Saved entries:
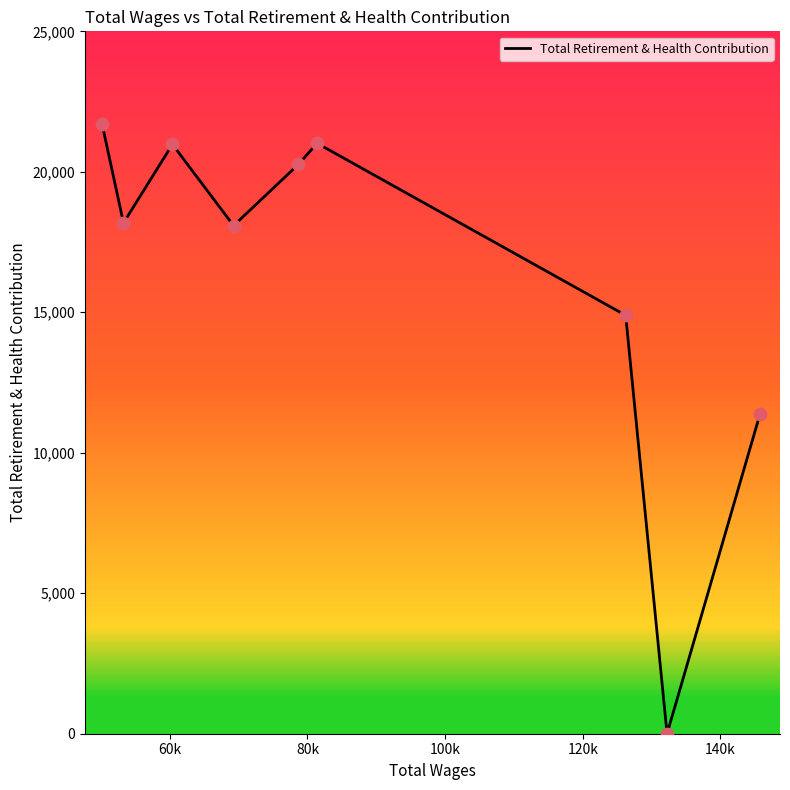

What is the maximum value shown in the chart?

21686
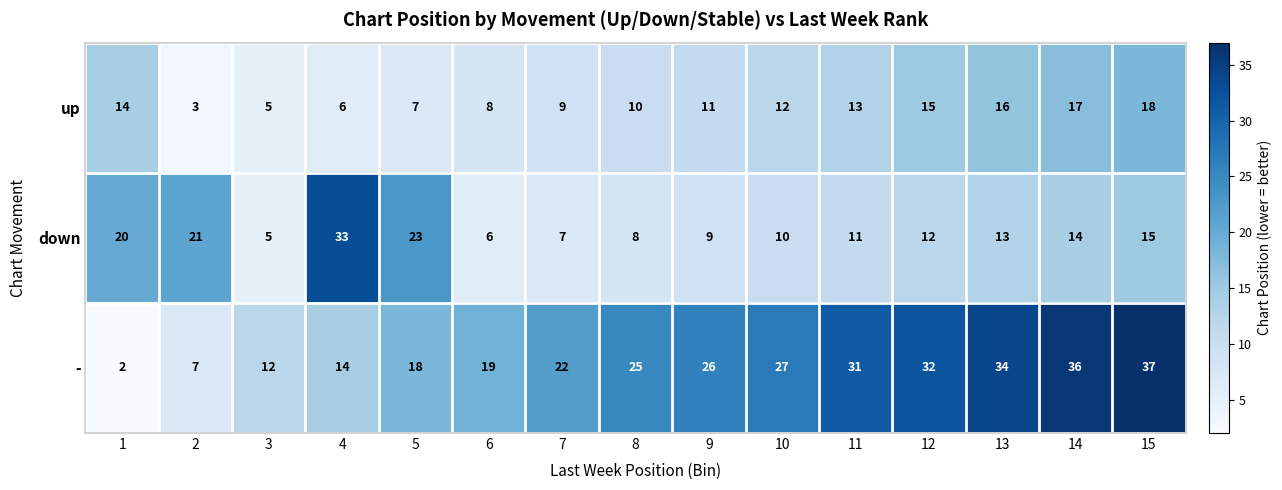

Is the value of down at 4 greater than the value of - at 8?

Yes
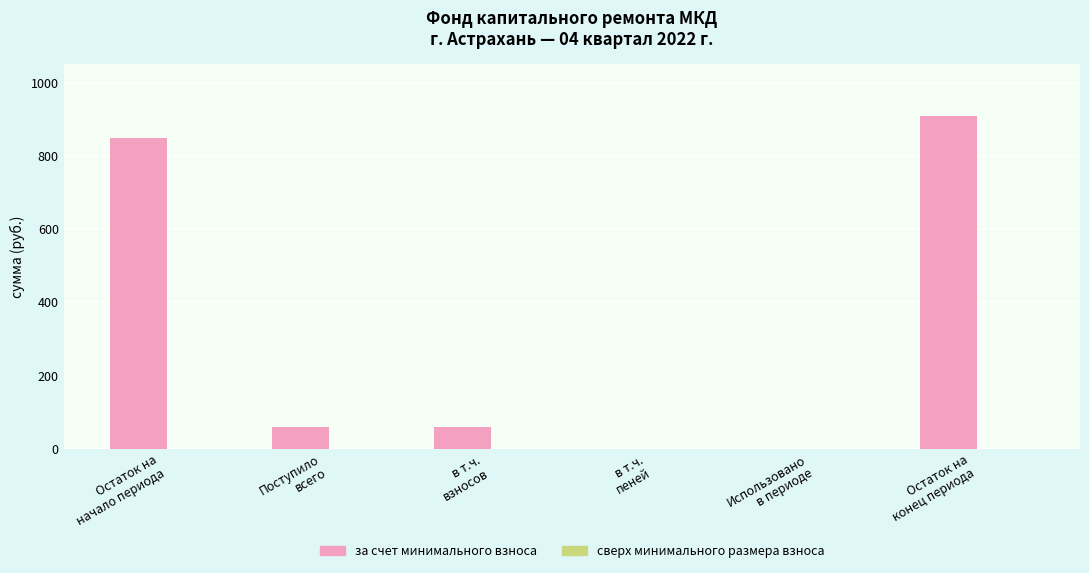

At which category does the chart reach its peak across all series?

Остаток на
конец периода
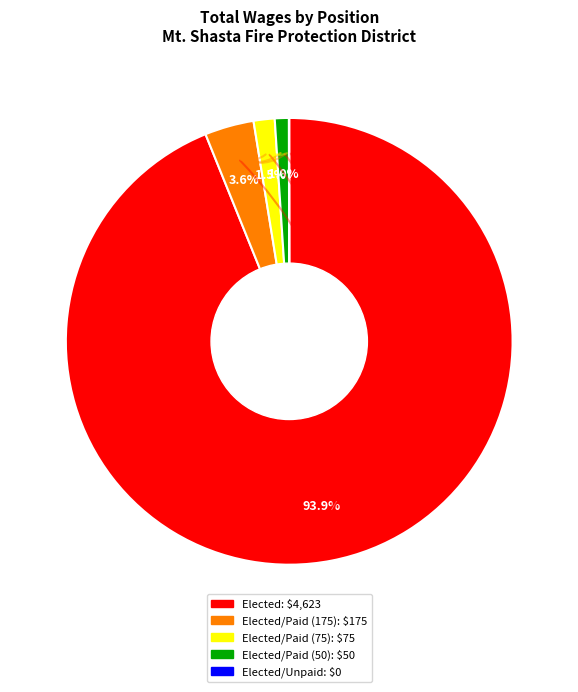

Does any single category account for the majority?

Yes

## WHAT YOU ARE ASKED TO DO
Write out all of the data above again word for word, omitting the pictures.

## TASK RESPONSE
What is the maximum value shown in the chart?

21686

Is the value of down at 4 greater than the value of - at 8?

Yes

At which category does the chart reach its peak across all series?

Остаток на
конец периода

Does any single category account for the majority?

Yes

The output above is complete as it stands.